### TASK BRIEF
Lines with "FIGURE": copy each one from the listing below.

### INFORMATION SUPPLIED

================================

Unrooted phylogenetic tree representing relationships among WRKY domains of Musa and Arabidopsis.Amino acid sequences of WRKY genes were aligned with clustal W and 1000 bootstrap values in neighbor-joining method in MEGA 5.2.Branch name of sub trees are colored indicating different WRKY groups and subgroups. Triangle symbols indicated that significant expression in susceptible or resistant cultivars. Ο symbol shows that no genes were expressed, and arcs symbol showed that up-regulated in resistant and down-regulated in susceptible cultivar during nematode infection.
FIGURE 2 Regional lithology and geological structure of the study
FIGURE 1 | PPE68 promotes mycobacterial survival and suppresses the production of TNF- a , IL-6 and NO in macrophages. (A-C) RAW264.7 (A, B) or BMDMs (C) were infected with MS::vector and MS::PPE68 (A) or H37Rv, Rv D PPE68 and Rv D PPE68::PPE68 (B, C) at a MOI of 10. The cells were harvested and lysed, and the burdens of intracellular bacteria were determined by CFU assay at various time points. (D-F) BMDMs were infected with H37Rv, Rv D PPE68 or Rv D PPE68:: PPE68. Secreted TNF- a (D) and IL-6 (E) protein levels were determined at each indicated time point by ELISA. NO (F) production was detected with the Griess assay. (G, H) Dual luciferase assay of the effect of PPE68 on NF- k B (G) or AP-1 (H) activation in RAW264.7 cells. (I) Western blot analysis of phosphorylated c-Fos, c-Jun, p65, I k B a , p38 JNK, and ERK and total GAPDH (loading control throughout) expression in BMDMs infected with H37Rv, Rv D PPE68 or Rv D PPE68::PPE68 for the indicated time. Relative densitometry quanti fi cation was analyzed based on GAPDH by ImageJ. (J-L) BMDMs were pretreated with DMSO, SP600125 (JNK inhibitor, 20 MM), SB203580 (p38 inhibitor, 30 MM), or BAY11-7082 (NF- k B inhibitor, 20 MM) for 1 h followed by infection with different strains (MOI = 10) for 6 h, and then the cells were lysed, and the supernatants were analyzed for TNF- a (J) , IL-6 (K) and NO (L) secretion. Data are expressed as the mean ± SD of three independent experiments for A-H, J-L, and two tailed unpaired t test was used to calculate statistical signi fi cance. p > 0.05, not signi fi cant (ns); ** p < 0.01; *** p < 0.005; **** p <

================================

### ANSWER
FIGURE 2 Regional lithology and geological structure of the study
FIGURE 1 | PPE68 promotes mycobacterial survival and suppresses the production of TNF- a , IL-6 and NO in macrophages. (A-C) RAW264.7 (A, B) or BMDMs (C) were infected with MS::vector and MS::PPE68 (A) or H37Rv, Rv D PPE68 and Rv D PPE68::PPE68 (B, C) at a MOI of 10. The cells were harvested and lysed, and the burdens of intracellular bacteria were determined by CFU assay at various time points. (D-F) BMDMs were infected with H37Rv, Rv D PPE68 or Rv D PPE68:: PPE68. Secreted TNF- a (D) and IL-6 (E) protein levels were determined at each indicated time point by ELISA. NO (F) production was detected with the Griess assay. (G, H) Dual luciferase assay of the effect of PPE68 on NF- k B (G) or AP-1 (H) activation in RAW264.7 cells. (I) Western blot analysis of phosphorylated c-Fos, c-Jun, p65, I k B a , p38 JNK, and ERK and total GAPDH (loading control throughout) expression in BMDMs infected with H37Rv, Rv D PPE68 or Rv D PPE68::PPE68 for the indicated time. Relative densitometry quanti fi cation was analyzed based on GAPDH by ImageJ. (J-L) BMDMs were pretreated with DMSO, SP600125 (JNK inhibitor, 20 MM), SB203580 (p38 inhibitor, 30 MM), or BAY11-7082 (NF- k B inhibitor, 20 MM) for 1 h followed by infection with different strains (MOI = 10) for 6 h, and then the cells were lysed, and the supernatants were analyzed for TNF- a (J) , IL-6 (K) and NO (L) secretion. Data are expressed as the mean ± SD of three independent experiments for A-H, J-L, and two tailed unpaired t test was used to calculate statistical signi fi cance. p > 0.05, not signi fi cant (ns); ** p < 0.01; *** p < 0.005; **** p <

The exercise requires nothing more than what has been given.